- [Exercise text]
******

This blogger remembers well the meeting in Edinburgh from 29th October – 2nd November 1987 of the Edinburgh Roman Law Group along with the Philips van Leiden Society and the Forum Romanum of Amsterdam. It was organised by the late and indefatigable Professor Peter Birks along with the excellent and efficient Secretary of the regretted Department of Civil Law, Mrs Lisa White. The theme was the Roman Law of Property, and many of the papers were subsequently published in New Perspectives in the Roman Law of Property, offered as a Festschrift to the late Barry Nicholas. As well as a scholarly programme there was an excellent social programme, including a notably successful visit to the Glenturret Distillery. One may note that, as well as Peter Birks, the only speaker we have since lost is Lord Rodger, who also gave a paper;  all other speakers are happily still with us. It was a memorable event at which your blogger met many eminent Dutch legal historians for the very first time. He is still proud of his Philips van Leiden tie.

The Philips van Leiden Society is now celebrating its 50th anniversary with a conference on Law and Equity: Approaches in Roman Law and Common law: see: http://law.leidenuniv.nl/org/metajuridica/nieuws-metajuridica/concgres-law-and-equity.html The leaflet promoting the conference has a wonderful Pompeian wall painting of citizens studying the edict of the praetor: http://www.phvl.nl/Law_and_Equity/Programme_files/folder.pdf.

It is a good theme, recalling an interesting essay of the late Professor Pringsheim. Both the Dutch and the English are represented by a number of eminent scholars. It promises to be a worthwhile event.

******

- [Data to examine]
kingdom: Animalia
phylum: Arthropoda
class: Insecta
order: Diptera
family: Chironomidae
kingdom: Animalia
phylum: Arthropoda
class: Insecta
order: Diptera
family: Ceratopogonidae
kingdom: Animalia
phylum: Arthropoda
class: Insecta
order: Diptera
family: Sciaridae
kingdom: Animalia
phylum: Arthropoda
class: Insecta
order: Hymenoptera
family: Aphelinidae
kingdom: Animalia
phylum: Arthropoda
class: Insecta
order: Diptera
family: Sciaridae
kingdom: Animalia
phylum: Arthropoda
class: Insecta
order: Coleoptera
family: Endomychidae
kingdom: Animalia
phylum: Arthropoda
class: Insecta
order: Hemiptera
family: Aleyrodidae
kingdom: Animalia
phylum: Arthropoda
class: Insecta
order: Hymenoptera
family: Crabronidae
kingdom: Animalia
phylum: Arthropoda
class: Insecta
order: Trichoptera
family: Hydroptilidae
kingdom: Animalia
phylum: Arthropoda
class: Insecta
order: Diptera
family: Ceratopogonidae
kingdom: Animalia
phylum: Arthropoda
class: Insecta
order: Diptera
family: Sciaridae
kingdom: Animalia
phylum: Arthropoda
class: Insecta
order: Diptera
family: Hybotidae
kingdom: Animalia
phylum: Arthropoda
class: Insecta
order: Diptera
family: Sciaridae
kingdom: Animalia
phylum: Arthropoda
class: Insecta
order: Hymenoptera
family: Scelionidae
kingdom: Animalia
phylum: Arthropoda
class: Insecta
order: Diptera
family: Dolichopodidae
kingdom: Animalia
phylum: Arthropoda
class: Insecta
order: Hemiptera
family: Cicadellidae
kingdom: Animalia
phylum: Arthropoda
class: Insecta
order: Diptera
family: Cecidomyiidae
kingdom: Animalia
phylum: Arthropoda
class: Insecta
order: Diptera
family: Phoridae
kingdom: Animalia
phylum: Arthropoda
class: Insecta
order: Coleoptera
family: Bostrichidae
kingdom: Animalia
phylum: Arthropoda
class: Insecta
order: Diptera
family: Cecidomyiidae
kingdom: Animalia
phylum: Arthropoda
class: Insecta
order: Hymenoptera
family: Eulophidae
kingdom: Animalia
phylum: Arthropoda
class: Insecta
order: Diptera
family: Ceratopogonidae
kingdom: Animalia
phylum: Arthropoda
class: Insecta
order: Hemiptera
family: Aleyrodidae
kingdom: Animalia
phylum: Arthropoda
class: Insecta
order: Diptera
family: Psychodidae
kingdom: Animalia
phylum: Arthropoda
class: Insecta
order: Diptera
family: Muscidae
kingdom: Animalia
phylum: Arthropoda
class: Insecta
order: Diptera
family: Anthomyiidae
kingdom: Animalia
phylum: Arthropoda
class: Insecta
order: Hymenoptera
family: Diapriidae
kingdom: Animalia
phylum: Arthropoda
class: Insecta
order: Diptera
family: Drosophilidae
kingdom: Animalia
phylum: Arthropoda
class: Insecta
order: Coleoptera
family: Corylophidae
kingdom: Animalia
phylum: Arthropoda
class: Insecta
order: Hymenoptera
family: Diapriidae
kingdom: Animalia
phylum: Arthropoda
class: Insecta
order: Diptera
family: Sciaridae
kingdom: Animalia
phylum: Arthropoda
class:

******

- [Directions]
1. Do these statements agree with the blog text? Answer yes or no for each, with the deciding words of the text quoted exactly.
(a) The 1987 meeting in Edinburgh was organised by Professor Peter Birks and Mrs Lisa White.
(b) The theme of the 1987 meeting was the Roman Law of Obligations.
(c) The social programme included a visit to a distillery.
2. According to the blog text, which anniversary is the Philips van Leiden Society now celebrating?
3. Please echo the blog text, beginning at the words "The Philips van Leiden" and stopping after "a worthwhile event.".

- [Outputs by task]
1.
(a) Yes: "It was organised by the late and indefatigable Professor Peter Birks along with the excellent and efficient Secretary of the regretted Department of Civil Law, Mrs Lisa White."
(b) No: "The theme was the Roman Law of Property"
(c) Yes: "including a notably successful visit to the Glenturret Distillery"

2. Its 50th anniversary.

3.
The Philips van Leiden Society is now celebrating its 50th anniversary with a conference on Law and Equity: Approaches in Roman Law and Common law: see: http://law.leidenuniv.nl/org/metajuridica/nieuws-metajuridica/concgres-law-and-equity.html The leaflet promoting the conference has a wonderful Pompeian wall painting of citizens studying the edict of the praetor: http://www.phvl.nl/Law_and_Equity/Programme_files/folder.pdf.

It is a good theme, recalling an interesting essay of the late Professor Pringsheim. Both the Dutch and the English are represented by a number of eminent scholars. It promises to be a worthwhile event.